Question

Use technology to find the​ P-value for the hypothesis test described below. The claim is that for 12 AM body​ temperatures, the mean is μ > 98.6°F. The sample size is n = 6 and the test statistic is t = 1.965.

Answer 1

`p_v =P(t_5>1.965)=0.0533`

We can use the following excel code to find it :"=1-T.DIST(1.965,5,TRUE) "

Explanation:

Data given and notation

`\bar X` represent the average score for the sample

`s` represent the sample standard deviation

`n=6` sample size

`\mu_o =98.6` represent the value that we want to test

`\alpha` represent the significance level for the hypothesis test.

t would represent the statistic (variable of interest)

`p_v` represent the p value for the test (variable of interest)

State the null and alternative hypotheses.

We need to apply a one upper tailed test.

What are H0 and Ha for this study?

Null hypothesis:
`\mu \leq 98.6`

Alternative hypothesis :
`\mu > 98.6`

Compute the test statistic

The statistic for this case is given by:

`t=(\bar X-\mu_o)/((s)/(√(n)))` (1)

t-test: "Is used to compare group means.

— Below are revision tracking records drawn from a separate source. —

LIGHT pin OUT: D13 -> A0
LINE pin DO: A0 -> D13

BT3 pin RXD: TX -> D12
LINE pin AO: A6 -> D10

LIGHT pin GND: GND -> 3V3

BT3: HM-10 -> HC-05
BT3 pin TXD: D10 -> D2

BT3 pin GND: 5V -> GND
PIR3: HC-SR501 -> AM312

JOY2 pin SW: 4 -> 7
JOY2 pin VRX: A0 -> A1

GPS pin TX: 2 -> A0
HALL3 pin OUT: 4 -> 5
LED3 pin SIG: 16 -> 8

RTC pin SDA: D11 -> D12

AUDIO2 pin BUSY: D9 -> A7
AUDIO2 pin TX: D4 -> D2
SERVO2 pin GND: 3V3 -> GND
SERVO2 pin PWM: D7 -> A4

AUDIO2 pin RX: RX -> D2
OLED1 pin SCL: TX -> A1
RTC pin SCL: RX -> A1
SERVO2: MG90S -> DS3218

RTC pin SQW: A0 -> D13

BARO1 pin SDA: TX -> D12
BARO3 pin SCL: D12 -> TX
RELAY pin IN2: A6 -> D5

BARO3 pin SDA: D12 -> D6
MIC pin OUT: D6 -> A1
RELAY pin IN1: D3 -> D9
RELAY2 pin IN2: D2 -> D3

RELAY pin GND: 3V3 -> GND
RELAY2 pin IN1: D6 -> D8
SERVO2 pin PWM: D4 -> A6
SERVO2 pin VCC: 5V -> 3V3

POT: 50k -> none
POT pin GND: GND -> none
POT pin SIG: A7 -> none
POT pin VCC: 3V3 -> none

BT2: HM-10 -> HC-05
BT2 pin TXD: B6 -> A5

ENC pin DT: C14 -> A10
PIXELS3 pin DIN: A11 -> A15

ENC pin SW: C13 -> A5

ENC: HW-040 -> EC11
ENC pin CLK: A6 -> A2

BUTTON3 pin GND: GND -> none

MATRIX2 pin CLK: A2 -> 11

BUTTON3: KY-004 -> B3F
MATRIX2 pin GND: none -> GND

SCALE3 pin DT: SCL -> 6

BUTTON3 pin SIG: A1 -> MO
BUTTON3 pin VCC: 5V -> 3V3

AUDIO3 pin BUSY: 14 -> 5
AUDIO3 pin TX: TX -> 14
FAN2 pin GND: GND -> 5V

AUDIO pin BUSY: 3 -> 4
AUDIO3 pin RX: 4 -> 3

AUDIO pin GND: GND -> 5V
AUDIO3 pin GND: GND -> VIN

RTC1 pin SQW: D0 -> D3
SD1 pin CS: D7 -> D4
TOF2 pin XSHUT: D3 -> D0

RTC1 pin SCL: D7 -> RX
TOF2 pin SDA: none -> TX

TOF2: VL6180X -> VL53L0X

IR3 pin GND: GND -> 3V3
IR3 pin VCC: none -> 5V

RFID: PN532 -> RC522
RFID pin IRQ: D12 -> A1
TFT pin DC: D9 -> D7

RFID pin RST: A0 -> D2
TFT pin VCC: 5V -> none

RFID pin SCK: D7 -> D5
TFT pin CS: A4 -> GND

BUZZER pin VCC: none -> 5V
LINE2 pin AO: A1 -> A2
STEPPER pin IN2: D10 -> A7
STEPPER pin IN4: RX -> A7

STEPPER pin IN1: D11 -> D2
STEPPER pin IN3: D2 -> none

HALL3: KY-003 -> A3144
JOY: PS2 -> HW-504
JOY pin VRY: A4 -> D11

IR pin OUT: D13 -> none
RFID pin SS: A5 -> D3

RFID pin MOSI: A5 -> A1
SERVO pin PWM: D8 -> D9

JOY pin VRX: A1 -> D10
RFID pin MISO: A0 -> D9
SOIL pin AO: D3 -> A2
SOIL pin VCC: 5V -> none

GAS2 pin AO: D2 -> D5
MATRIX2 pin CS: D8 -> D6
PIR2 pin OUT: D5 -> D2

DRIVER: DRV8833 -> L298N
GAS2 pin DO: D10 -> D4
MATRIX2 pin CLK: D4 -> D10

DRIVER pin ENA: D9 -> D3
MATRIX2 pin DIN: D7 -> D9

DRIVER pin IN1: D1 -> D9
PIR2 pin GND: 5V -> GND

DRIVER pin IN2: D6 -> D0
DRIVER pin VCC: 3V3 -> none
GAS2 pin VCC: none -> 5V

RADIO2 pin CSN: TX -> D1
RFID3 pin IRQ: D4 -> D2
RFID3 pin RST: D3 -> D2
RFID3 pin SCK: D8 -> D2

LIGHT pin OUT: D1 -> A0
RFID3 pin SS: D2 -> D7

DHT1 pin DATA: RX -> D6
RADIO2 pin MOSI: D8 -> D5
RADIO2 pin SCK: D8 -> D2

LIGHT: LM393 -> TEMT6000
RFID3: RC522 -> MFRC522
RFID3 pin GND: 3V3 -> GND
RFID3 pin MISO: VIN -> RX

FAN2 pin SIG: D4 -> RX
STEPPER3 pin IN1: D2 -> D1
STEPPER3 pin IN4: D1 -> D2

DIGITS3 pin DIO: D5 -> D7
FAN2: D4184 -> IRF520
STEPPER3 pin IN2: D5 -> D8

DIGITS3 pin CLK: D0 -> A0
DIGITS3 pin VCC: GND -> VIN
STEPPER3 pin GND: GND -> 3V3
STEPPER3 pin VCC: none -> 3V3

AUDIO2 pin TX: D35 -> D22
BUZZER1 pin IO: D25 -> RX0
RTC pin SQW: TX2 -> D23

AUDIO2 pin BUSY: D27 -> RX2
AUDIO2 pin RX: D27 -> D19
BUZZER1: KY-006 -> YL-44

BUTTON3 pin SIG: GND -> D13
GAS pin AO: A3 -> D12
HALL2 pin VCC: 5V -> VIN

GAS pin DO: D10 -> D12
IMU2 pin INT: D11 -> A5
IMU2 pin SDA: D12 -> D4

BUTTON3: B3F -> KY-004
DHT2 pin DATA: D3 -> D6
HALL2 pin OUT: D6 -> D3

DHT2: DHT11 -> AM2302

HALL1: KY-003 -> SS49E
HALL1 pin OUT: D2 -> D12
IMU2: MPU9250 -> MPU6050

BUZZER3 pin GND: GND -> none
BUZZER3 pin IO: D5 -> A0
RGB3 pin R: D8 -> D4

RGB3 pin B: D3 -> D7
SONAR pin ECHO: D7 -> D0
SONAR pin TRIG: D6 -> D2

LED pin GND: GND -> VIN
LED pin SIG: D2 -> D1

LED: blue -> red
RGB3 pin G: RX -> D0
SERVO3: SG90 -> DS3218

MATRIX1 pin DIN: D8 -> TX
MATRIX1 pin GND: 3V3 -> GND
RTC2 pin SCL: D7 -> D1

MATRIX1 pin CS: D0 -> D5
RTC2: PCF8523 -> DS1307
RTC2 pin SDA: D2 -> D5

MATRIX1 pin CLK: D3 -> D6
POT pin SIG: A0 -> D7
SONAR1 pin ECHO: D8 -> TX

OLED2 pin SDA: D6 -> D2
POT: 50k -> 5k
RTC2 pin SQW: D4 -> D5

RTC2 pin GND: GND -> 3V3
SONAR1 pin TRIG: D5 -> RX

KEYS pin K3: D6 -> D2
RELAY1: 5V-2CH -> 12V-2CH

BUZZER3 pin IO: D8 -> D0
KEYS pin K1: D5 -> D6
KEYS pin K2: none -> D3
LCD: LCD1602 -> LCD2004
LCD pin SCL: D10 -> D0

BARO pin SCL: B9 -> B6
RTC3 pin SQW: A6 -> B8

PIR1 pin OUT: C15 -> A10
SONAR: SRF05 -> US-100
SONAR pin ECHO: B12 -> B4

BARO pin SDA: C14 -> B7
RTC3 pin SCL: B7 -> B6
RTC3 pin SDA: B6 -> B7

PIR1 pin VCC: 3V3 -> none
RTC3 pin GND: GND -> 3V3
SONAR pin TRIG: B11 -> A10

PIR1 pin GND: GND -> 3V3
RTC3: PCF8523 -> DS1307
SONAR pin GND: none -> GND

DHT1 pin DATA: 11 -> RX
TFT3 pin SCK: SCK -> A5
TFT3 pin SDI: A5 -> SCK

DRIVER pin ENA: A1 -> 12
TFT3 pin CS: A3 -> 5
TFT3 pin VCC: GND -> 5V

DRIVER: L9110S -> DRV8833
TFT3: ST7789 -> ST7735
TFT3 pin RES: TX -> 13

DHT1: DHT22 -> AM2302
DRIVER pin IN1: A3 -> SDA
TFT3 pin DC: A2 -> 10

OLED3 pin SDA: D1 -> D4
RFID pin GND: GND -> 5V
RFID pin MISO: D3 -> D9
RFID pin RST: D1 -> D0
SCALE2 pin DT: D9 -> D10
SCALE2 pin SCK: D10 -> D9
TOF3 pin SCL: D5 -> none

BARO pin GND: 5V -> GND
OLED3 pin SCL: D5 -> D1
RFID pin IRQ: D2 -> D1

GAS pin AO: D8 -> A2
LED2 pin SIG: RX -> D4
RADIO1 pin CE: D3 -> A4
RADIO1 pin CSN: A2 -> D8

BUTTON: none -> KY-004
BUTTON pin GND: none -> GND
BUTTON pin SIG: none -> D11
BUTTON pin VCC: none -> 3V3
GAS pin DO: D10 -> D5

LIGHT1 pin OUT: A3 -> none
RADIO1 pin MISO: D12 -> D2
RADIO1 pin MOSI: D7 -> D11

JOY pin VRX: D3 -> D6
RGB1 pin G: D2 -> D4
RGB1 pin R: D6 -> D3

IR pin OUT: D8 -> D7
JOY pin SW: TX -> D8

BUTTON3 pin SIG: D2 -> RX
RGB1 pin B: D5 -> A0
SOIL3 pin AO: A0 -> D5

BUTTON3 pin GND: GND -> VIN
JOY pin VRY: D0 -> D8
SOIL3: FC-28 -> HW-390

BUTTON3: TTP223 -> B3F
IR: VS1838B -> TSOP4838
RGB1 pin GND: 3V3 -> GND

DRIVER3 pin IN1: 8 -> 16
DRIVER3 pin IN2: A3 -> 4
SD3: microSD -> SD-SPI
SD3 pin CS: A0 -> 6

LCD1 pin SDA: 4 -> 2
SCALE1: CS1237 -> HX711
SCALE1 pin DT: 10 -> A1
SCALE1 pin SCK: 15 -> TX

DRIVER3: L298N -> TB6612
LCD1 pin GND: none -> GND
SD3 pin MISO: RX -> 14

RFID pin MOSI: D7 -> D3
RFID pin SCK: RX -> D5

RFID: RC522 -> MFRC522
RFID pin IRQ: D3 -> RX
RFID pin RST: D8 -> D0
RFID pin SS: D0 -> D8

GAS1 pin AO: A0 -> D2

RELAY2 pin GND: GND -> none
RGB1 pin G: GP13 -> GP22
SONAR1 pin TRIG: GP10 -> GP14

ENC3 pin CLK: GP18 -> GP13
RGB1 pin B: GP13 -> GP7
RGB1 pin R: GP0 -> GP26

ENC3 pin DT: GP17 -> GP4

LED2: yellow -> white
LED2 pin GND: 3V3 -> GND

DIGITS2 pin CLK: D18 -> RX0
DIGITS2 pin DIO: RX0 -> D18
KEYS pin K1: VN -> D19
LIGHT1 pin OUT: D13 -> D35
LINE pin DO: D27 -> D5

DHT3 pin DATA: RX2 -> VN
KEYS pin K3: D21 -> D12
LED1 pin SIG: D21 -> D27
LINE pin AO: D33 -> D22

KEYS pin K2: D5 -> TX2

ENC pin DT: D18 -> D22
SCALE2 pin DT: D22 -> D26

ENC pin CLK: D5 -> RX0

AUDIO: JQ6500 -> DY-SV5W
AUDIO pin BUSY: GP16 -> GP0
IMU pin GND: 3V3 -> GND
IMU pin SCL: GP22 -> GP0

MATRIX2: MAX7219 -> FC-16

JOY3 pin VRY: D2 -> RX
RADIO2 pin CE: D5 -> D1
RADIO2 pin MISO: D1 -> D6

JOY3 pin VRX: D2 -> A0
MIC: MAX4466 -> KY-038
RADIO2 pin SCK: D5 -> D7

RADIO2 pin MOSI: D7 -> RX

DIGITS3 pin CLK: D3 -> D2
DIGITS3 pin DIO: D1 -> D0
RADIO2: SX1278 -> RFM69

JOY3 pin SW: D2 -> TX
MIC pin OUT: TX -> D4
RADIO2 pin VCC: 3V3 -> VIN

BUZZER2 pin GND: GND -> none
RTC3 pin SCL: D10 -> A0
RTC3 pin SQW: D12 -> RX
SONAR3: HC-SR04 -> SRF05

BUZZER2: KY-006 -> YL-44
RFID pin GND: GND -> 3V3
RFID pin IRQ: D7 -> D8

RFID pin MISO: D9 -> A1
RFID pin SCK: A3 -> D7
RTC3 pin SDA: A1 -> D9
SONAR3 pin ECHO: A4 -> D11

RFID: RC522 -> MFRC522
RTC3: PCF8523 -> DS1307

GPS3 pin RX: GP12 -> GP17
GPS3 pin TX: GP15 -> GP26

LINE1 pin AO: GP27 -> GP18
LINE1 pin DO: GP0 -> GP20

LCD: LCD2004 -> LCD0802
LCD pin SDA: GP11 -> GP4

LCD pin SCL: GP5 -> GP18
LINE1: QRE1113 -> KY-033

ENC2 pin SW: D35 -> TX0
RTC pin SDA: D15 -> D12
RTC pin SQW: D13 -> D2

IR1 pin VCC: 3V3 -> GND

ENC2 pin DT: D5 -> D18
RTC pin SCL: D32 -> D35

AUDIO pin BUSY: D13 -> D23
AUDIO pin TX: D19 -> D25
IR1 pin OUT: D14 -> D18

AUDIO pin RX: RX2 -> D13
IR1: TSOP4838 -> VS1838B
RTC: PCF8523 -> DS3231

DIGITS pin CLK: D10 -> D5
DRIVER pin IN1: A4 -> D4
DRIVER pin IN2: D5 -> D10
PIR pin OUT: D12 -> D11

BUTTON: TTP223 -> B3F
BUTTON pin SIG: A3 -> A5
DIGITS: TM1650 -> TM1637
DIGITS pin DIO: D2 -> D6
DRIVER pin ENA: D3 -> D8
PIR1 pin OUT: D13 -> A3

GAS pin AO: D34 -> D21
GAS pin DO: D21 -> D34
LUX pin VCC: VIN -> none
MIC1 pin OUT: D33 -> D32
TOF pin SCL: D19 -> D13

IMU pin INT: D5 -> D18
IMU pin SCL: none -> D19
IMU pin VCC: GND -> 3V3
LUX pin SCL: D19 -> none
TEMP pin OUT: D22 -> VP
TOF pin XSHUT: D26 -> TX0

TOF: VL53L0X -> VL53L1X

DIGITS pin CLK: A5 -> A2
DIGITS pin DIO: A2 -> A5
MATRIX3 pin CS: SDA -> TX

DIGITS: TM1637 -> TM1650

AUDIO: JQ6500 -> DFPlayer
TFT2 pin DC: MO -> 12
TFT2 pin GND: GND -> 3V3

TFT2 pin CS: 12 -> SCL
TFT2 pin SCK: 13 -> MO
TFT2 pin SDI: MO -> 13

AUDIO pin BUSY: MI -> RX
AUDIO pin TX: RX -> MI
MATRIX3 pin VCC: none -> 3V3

Is one of the most common tests and is used to determine if the mean is (higher, less or not equal) to an specified value".

Calculate the statistic

The calculated value on this case is given t=1.965

Give the appropriate conclusion for the test

First we need to calculat ethe degrees of freedom given by:

`df=n-1=6-1=5`

Since is a one side right tailed test the p value would be:

`p_v =P(t_5>1.965)=0.0533`

We can use the following excel code to find it :"=1-T.DIST(1.965,5,TRUE) "

Conclusion

If we compare the p value and a significance level assumed
`\alpha=0.05` we see that
`p_v>\alpha` so we can conclude that we have enough evidence to FAIL to reject the null hypothesis, so we can conclude that the true mean is not significantly higher than 98.6 at 5% of significance.